Securing DNS: Interrupting Attacks as Early as Possible

Author: Lewis Pope, head security nerd, N-able

The sooner you can stop a cyberattack, the less damage will be done to your customer’s network. As N-able’s Lewis Pope explains, DNS filtering can help you get ahead of attackers in key areas.

While MSPs have been making significant investments in security and offering services, it is a challenge to keep up with the frequency and evolving sophistication of today’s cybersecurity threats. Defense in Depth (DiD) is the foundation on which most MSPs have built a layered security approach for dealing with them. DNS filtering is one of the strongest and earliest lines of defense you can implement as part of a layered security offering to reduce your clients’ exposure to malicious threats and, in turn, help reduce your operational overhead.

The sooner you can stop an attack, the less damage will be done. Fewer hours will be spent on remediation, and client operations will suffer less. These are goals every MSP strives for, but how does DNS filtering help you achieve them?

What is a kill chain?

Understanding what a kill chain is makes it easier to understand how DNS filtering works to protect against cybersecurity threats. A kill chain is a phased-based model that describes the stages a cyberattack goes through for the attacker to achieve their final objective. There are many different frameworks, and some are more detailed than others. The MITRE ATT&CK matrix is perhaps the most robust and current framework and one you should be familiar with. The MITRE ATT&CK framework covers separate attack phases through 14 stages with over 200 sub-techniques.

While DNS filtering doesn’t protect against all the techniques defined in the MITRE ATT&CK framework, it does interrupt the earliest and some of the most important steps, which is perhaps its most powerful feature.

How DNS filtering interrupts a kill chain

DNS filtering interrupts a kill chain in five key areas:

1. Reconnaissance

The first stage of a kill chain is Reconnaissance. Sometimes this is as simple as an attacker checking LinkedIn for employees of a company then sending phishing emails. Nothing can stop an attacker from developing a list of valid emails for a domain and then sending phishing emails in hopes a user will click on a link or divulge information. A mail filtering solution, cybersecurity awareness training for end users to not answer “what was the name of your first dog” social posts, and a DNS filtering solution are great bets for combating against reconnaissance.

○ ○ ○ ○ ○

_Challenge:_ Print the part of the DNS filtering article running from "Understanding what a" to "most powerful feature.", word for word.

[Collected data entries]
○ ○ ○ ○ ○

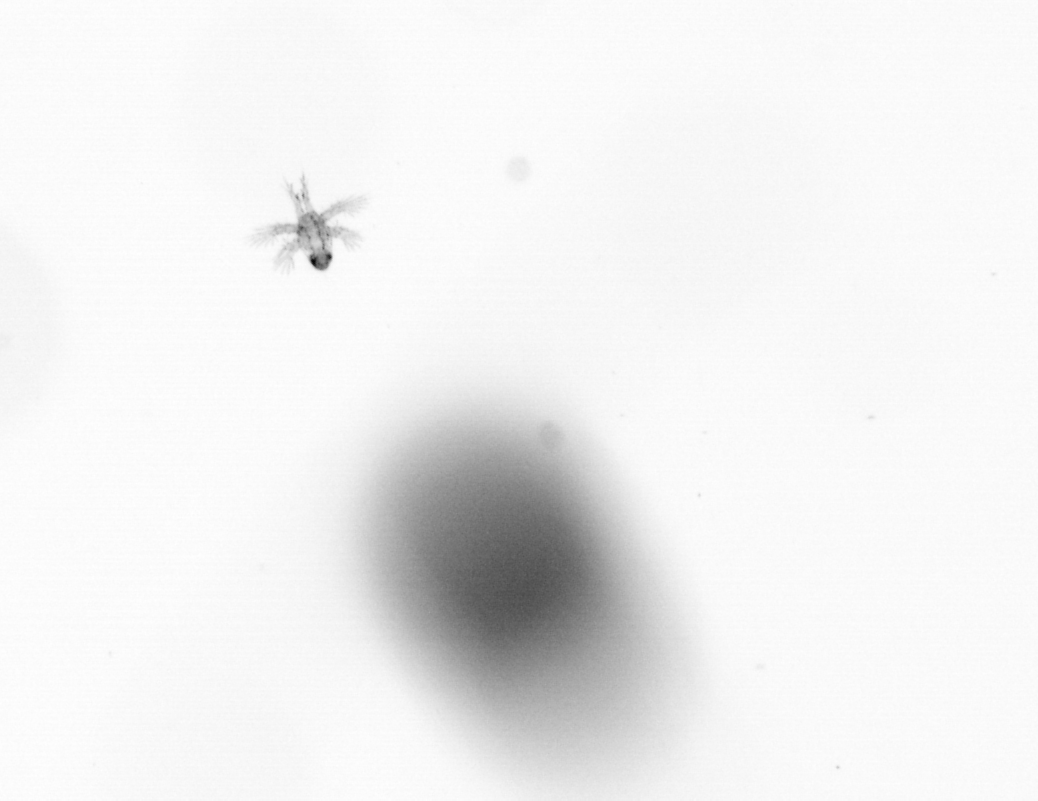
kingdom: Animalia
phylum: Arthropoda
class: Copepoda
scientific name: Copepoda
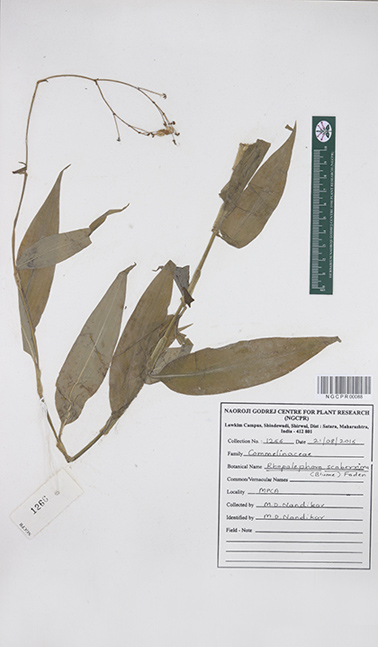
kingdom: Plantae
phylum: Tracheophyta
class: Liliopsida
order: Commelinales
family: Commelinaceae
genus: Rhopalephora
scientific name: Rhopalephora scaberrima
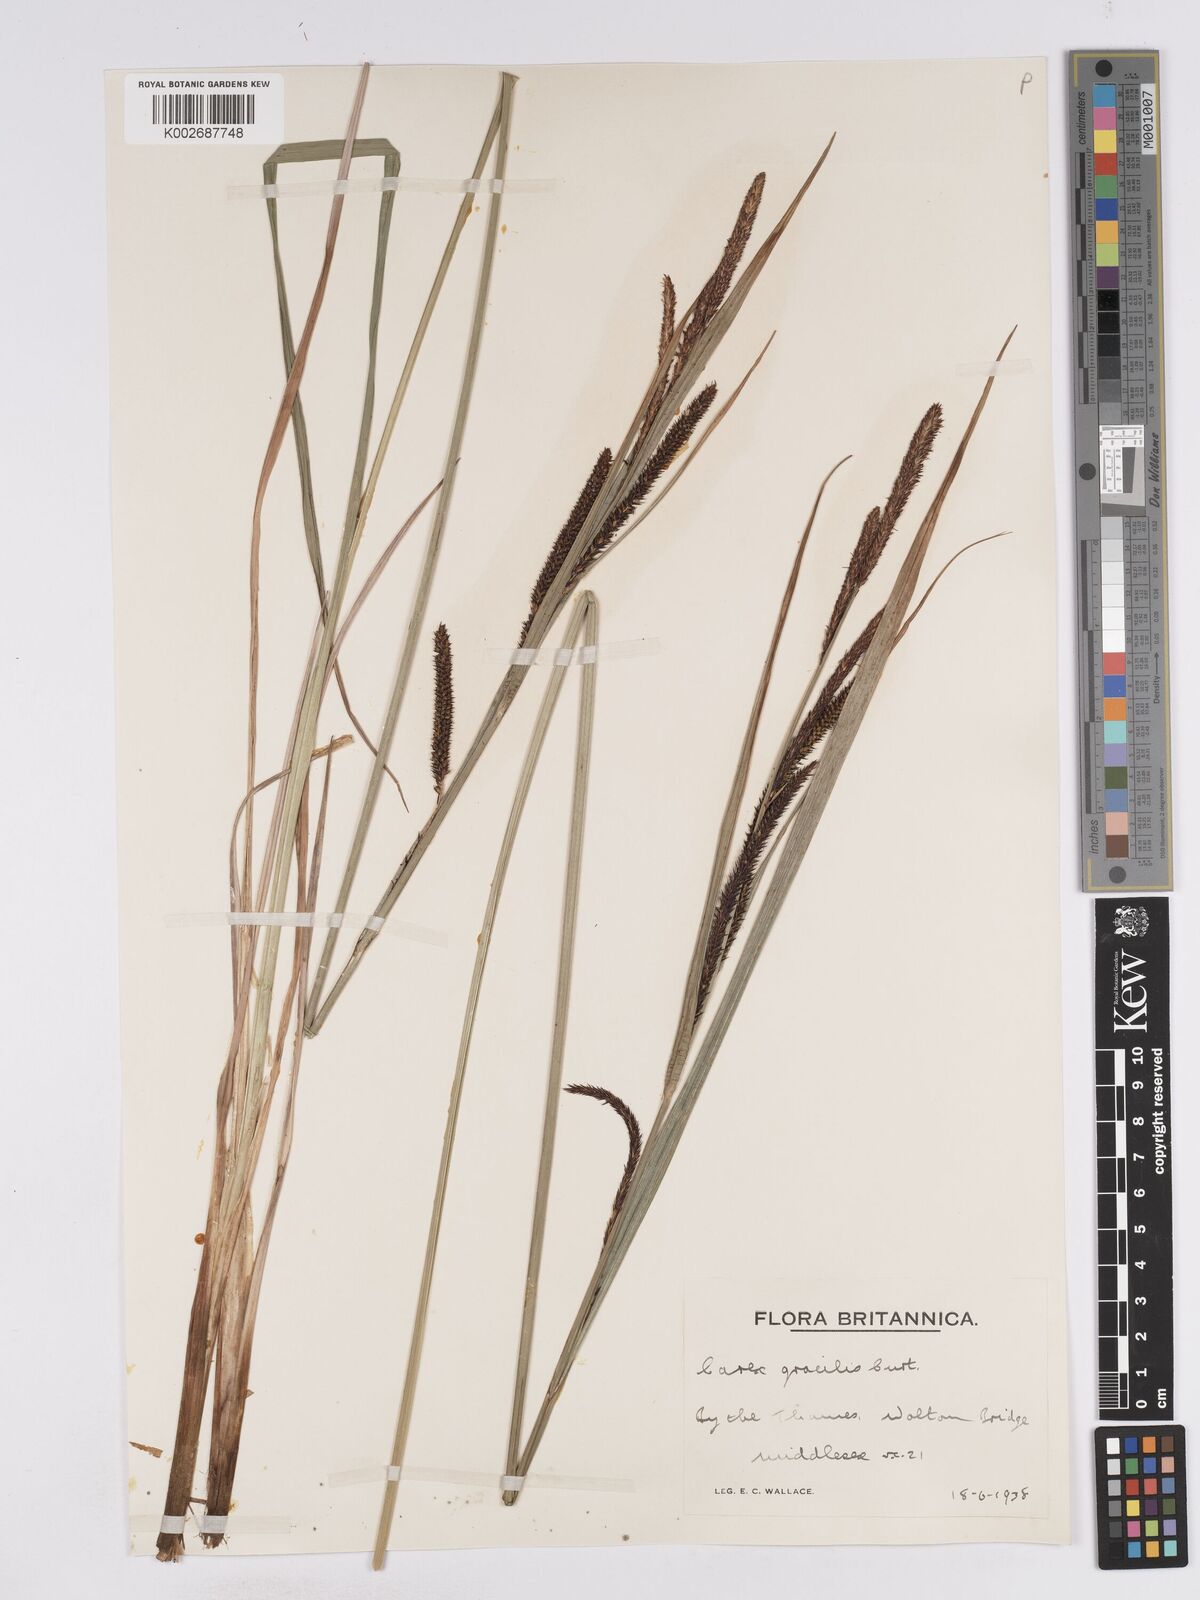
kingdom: Plantae
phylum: Tracheophyta
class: Liliopsida
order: Poales
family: Cyperaceae
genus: Carex
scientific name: Carex acuta
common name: Slender tufted-sedge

○ ○ ○ ○ ○

_Answer for this exercise:_
Understanding what a kill chain is makes it easier to understand how DNS filtering works to protect against cybersecurity threats. A kill chain is a phased-based model that describes the stages a cyberattack goes through for the attacker to achieve their final objective. There are many different frameworks, and some are more detailed than others. The MITRE ATT&CK matrix is perhaps the most robust and current framework and one you should be familiar with. The MITRE ATT&CK framework covers separate attack phases through 14 stages with over 200 sub-techniques.

While DNS filtering doesn’t protect against all the techniques defined in the MITRE ATT&CK framework, it does interrupt the earliest and some of the most important steps, which is perhaps its most powerful feature.